### Instructions to follow
How many lines of the listing contain the string "株式会社大京穴吹不動産"? Give only the number.

START Records for the task

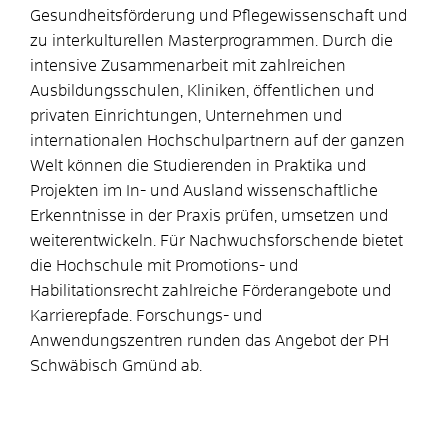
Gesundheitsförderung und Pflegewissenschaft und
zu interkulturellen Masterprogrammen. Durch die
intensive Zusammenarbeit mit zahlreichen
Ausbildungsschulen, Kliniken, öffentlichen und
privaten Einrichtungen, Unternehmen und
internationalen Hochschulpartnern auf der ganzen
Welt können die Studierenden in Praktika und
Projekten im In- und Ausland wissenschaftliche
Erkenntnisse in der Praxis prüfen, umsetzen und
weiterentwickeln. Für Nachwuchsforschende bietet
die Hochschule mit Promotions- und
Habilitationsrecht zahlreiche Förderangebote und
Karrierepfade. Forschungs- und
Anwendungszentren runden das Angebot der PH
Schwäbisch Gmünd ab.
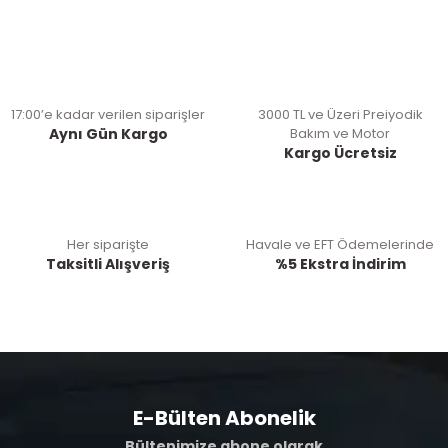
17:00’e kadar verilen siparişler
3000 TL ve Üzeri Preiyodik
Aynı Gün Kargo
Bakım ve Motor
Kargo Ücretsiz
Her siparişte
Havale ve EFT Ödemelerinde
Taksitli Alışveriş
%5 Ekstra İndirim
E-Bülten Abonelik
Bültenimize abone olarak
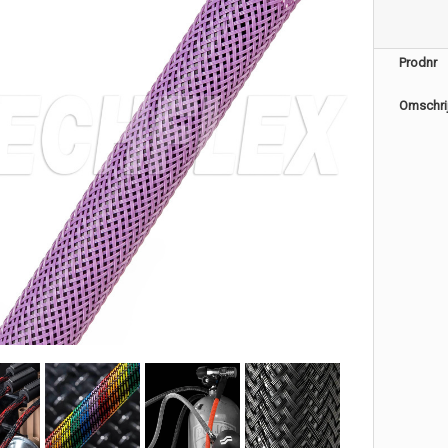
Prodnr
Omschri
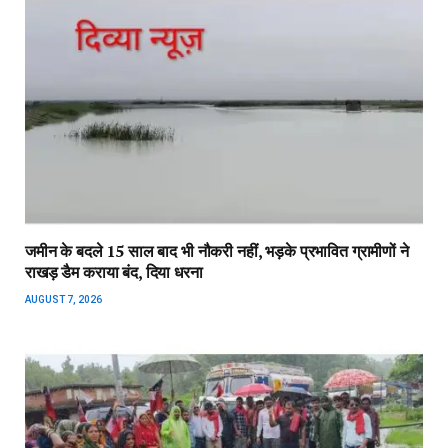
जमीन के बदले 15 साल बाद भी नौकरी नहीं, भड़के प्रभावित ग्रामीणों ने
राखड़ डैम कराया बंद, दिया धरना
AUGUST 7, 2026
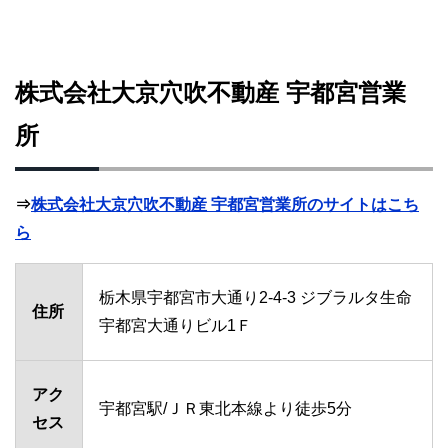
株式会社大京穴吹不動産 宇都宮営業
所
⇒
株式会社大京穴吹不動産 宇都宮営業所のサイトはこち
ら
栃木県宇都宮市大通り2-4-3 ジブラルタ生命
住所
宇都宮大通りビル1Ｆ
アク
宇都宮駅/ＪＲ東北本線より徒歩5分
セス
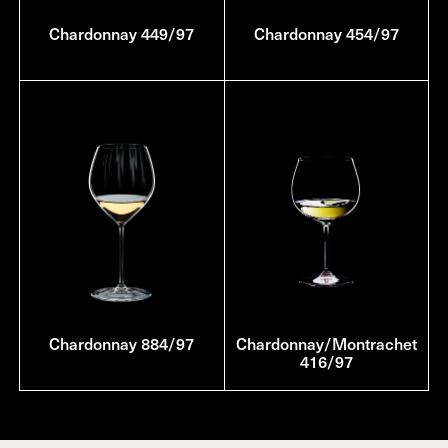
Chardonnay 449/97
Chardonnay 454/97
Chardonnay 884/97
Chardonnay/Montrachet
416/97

END Records for the task

### Task solution
2